• Data supplied
----
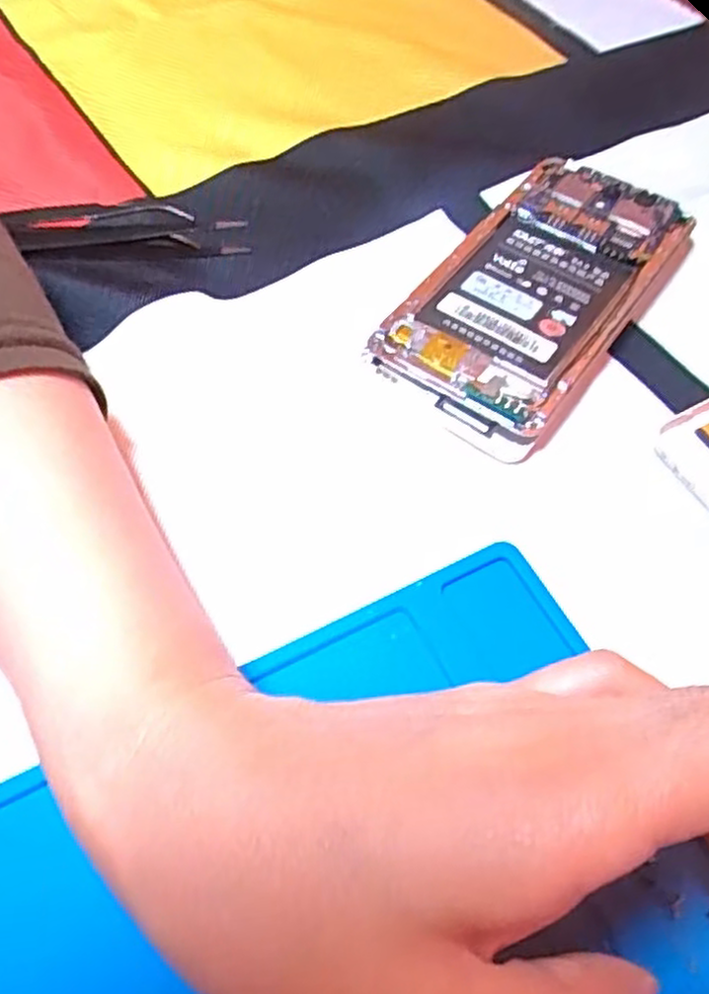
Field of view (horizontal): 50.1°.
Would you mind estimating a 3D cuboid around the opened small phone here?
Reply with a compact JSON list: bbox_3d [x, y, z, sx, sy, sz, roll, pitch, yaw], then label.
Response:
[{"bbox_3d":[0.071,-0.079,0.289,0.071,0.012,0.143,33,63,16],"label":"opened small phone"}]

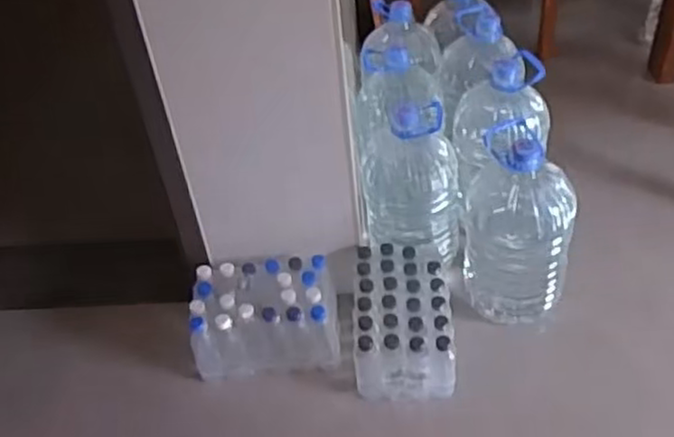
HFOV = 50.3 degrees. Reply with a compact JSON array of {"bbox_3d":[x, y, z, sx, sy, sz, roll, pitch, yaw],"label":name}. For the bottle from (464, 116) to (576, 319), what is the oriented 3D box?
[{"bbox_3d":[0.410,0.026,1.627,0.228,0.448,0.238,5,43,13],"label":"bottle"}]

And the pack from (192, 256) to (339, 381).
[{"bbox_3d":[-0.163,0.226,1.690,0.320,0.169,0.221,-4,42,3],"label":"pack"}]

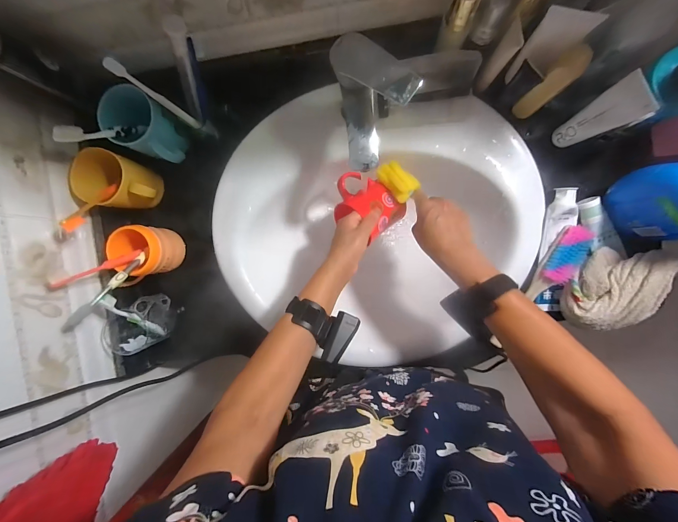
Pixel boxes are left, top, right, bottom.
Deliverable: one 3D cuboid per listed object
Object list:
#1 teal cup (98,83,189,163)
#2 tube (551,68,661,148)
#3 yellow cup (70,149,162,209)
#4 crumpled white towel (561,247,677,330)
[{"bbox_3d":[-0.292,-0.204,0.457,0.096,0.069,0.080,26,94,2],"label":"teal cup"},{"bbox_3d":[0.338,-0.187,0.407,0.022,0.163,0.048,-31,90,4],"label":"tube"},{"bbox_3d":[-0.341,-0.124,0.482,0.104,0.086,0.080,14,93,3],"label":"yellow cup"},{"bbox_3d":[0.400,0.042,0.441,0.096,0.070,0.121,14,93,3],"label":"crumpled white towel"}]

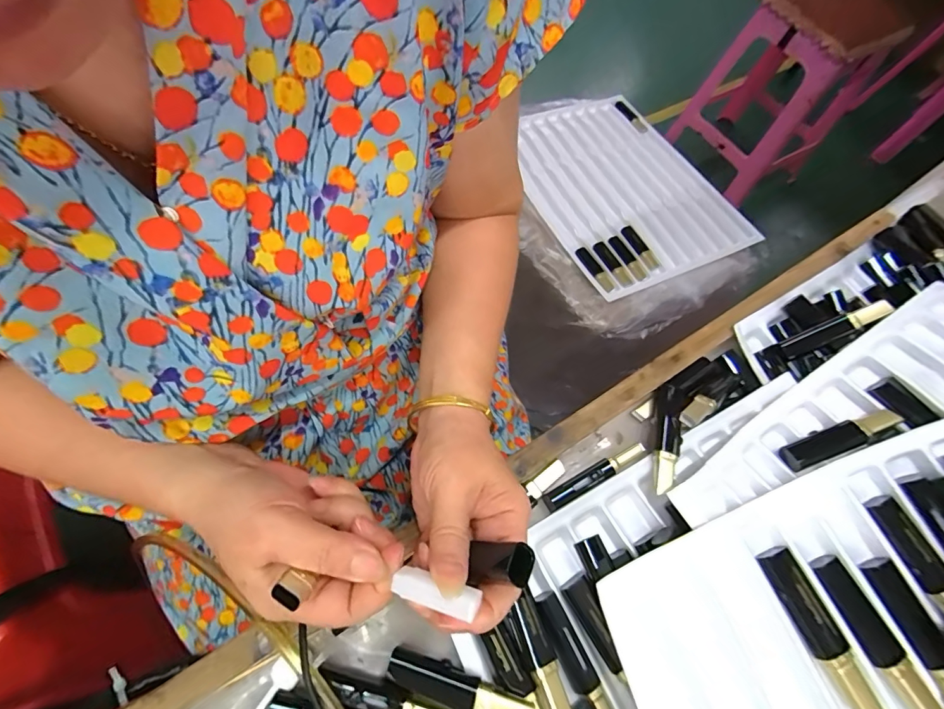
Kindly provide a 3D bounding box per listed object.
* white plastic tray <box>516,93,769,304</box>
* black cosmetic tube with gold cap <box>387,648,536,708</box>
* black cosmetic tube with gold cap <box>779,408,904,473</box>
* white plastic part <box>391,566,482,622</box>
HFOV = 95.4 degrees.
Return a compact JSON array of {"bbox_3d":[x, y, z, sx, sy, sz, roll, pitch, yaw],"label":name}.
[{"bbox_3d":[0.256,-0.302,0.757,0.334,0.015,0.401,-21,69,-19],"label":"white plastic tray"},{"bbox_3d":[-0.005,0.195,0.247,0.090,0.019,0.020,15,59,7],"label":"black cosmetic tube with gold cap"},{"bbox_3d":[0.263,0.061,0.307,0.086,0.021,0.019,-17,61,-12],"label":"black cosmetic tube with gold cap"},{"bbox_3d":[-0.017,0.112,0.202,0.041,0.006,0.013,11,58,22],"label":"white plastic part"}]

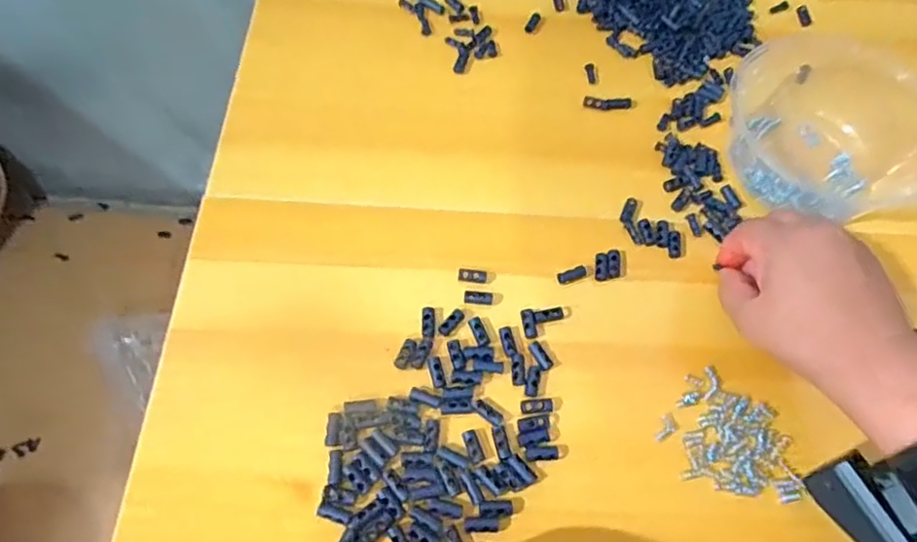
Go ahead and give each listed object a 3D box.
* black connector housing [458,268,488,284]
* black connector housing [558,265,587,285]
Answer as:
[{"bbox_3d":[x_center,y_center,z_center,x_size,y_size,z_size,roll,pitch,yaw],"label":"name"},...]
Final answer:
[{"bbox_3d":[0.009,0.003,0.393,0.019,0.004,0.009,0,64,-3],"label":"black connector housing"},{"bbox_3d":[0.074,0.002,0.396,0.020,0.004,0.008,-17,66,-11],"label":"black connector housing"}]

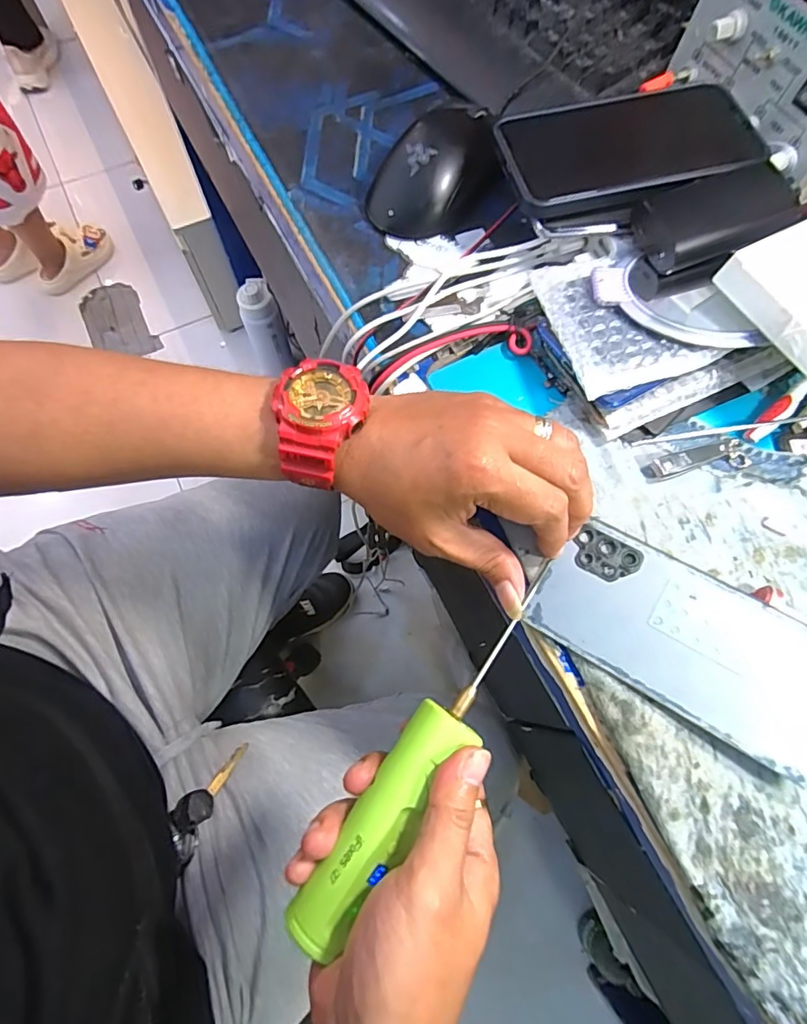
----
Only the lines from the top of the material through the line containing "#3 yellow cup (70,149,162,209)" should be written out, exactly and without pictures.

Field of view (horizontal): 50.1°.
Would you mind estimating a 3D cuboid around the opened small phone here?
Reply with a compact JSON list: bbox_3d [x, y, z, sx, sy, sz, roll, pitch, yaw], then label.
Response:
[{"bbox_3d":[0.071,-0.079,0.289,0.071,0.012,0.143,33,63,16],"label":"opened small phone"}]

HFOV = 50.3 degrees. Reply with a compact JSON array of {"bbox_3d":[x, y, z, sx, sy, sz, roll, pitch, yaw],"label":name}. For the bottle from (464, 116) to (576, 319), what is the oriented 3D box?
[{"bbox_3d":[0.410,0.026,1.627,0.228,0.448,0.238,5,43,13],"label":"bottle"}]

And the pack from (192, 256) to (339, 381).
[{"bbox_3d":[-0.163,0.226,1.690,0.320,0.169,0.221,-4,42,3],"label":"pack"}]

Pixel boxes are left, top, right, bottom.
Deliverable: one 3D cuboid per listed object
Object list:
#1 teal cup (98,83,189,163)
#2 tube (551,68,661,148)
#3 yellow cup (70,149,162,209)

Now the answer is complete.